Assigned task:
Go to the line that contains "う妻の希望もあり、家を売ることに決めました。 想定以" in the records below and repeat it, and each line after it, exactly through the end, omitting pictures.

Supplied data:
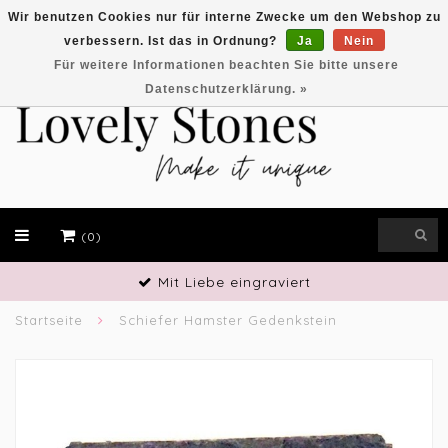
Wir benutzen Cookies nur für interne Zwecke um den Webshop zu
verbessern. Ist das in Ordnung?
Ja
Nein
EUR
Für weitere Informationen beachten Sie bitte unsere
Datenschutzerklärung. »
(0)
Mit Liebe eingraviert
Startseite
Schiefer Hamster Gedenkstein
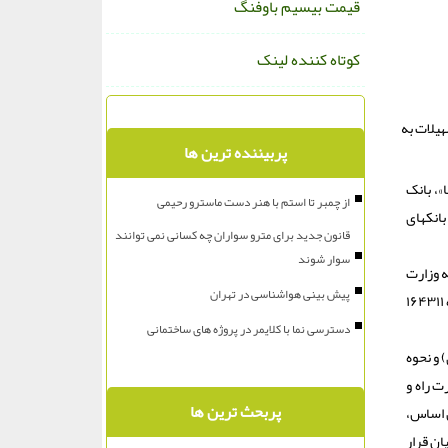
قیمت بیسیم باوفنگ
کوتاه کننده لینک
هیلات بانكی كمك ودیعه مسكن تشكیل و از تعداد یاد شده، ۱۶۳۹ فقره تسهیلات به
پربیننده ترین ها
۱۳«ستاد ملی مقابله با کرونا»، بانک
از چمبر تا استم با هنر دست ماسترو رحیمی
بانکهای
قانون جدید برای مترو سواران چه کسانی نمی توانند
سوار شوند
ه وزارت
پیش بینی هواشناسی در تهران
راه و شهرسازی برای انجام سایر امور مربوطه، برگزاری جلسات مختلف به منظور تهیه دستورالعمل بانکی مرتبط و ابلاغ آن به بانکهای عامل (طی نامه شماره ۱۶۴۳۱۱
دسترسی نما با کلایمر در پروژه های ساختمانی
 و نحوه
ت راه و
پربحث ترین ها
 اساس،
ن قرار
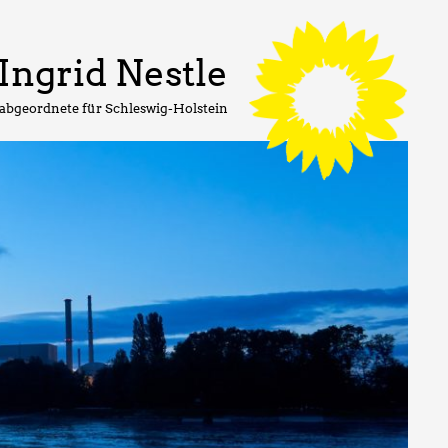
Ingrid Nestle
abgeordnete für Schleswig-Holstein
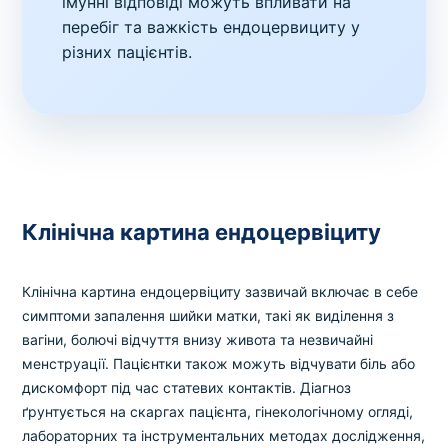
імунні відповіді можуть впливати на
перебіг та важкість ендоцервициту у
різних пацієнтів.
Клінічна картина ендоцервіциту
Клінічна картина ендоцервіциту зазвичай включає в себе
симптоми запалення шийки матки, такі як виділення з
вагіни, болючі відчуття внизу живота та незвичайні
менструації. Пацієнтки також можуть відчувати біль або
дискомфорт під час статевих контактів. Діагноз
ґрунтується на скаргах пацієнта, гінекологічному огляді,
лабораторних та інструментальних методах дослідження,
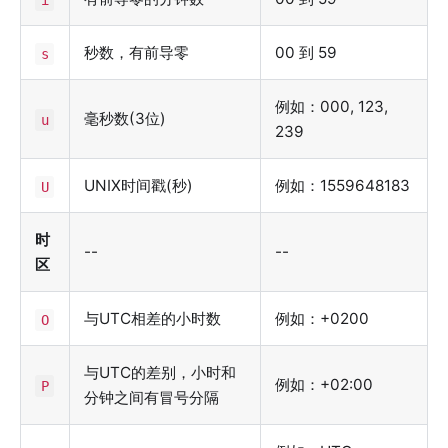
i
秒数，有前导零
00 到 59
s
例如：000, 123,
毫秒数(3位)
u
239
UNIX时间戳(秒)
例如：1559648183
U
时
--
--
区
与UTC相差的小时数
例如：+0200
O
与UTC的差别，小时和
例如：+02:00
P
分钟之间有冒号分隔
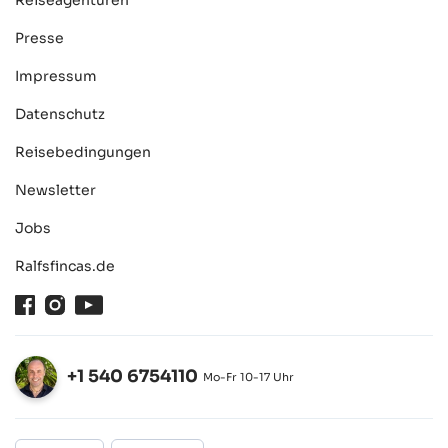
Reiseagenturen
Presse
Impressum
Datenschutz
Reisebedingungen
Newsletter
Jobs
Ralfsfincas.de
Facebook
Instagram
Youtube
+1 540 6754110
Mo-Fr 10-17 Uhr
Öffnen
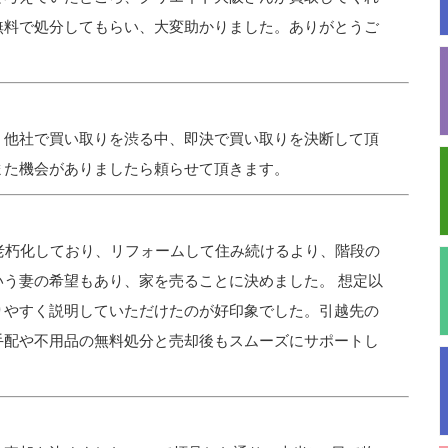
無料で処分してもらい、大変助かりました。ありがとうご
、他社で買い取りを渋る中、即決で買い取りを決断して頂
また機会がありましたら頼らせて頂きます。
老朽化しており、リフォームして住み続けるより、階段の
う妻の希望もあり、家を売ることに決めました。 想定以
りやすく説明していただけたのが好印象でした。引越先の
手配や不用品の無料処分と売却後もスムーズにサポートし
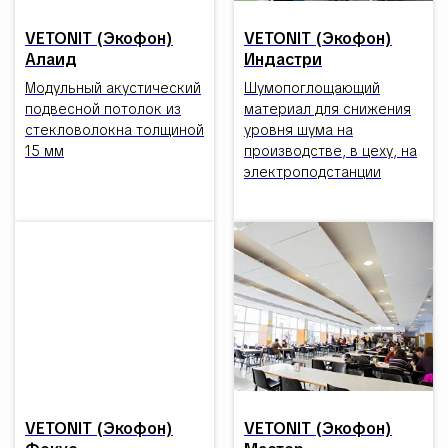
VETONIT (Экофон)
VETONIT (Экофон)
Алаид
Индастри
Модульный акустический
Шумопоглощающий
подвесной потолок из
материал для снижения
стекловолокна толщиной
уровня шума на
15 мм
производстве, в цеху, на
электроподстанции
VETONIT (Экофон)
VETONIT (Экофон)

Result:
う妻の希望もあり、家を売ることに決めました。 想定以
りやすく説明していただけたのが好印象でした。引越先の
手配や不用品の無料処分と売却後もスムーズにサポートし
VETONIT (Экофон)
VETONIT (Экофон)
Алаид
Индастри
Модульный акустический
Шумопоглощающий
подвесной потолок из
материал для снижения
стекловолокна толщиной
уровня шума на
15 мм
производстве, в цеху, на
электроподстанции
VETONIT (Экофон)
VETONIT (Экофон)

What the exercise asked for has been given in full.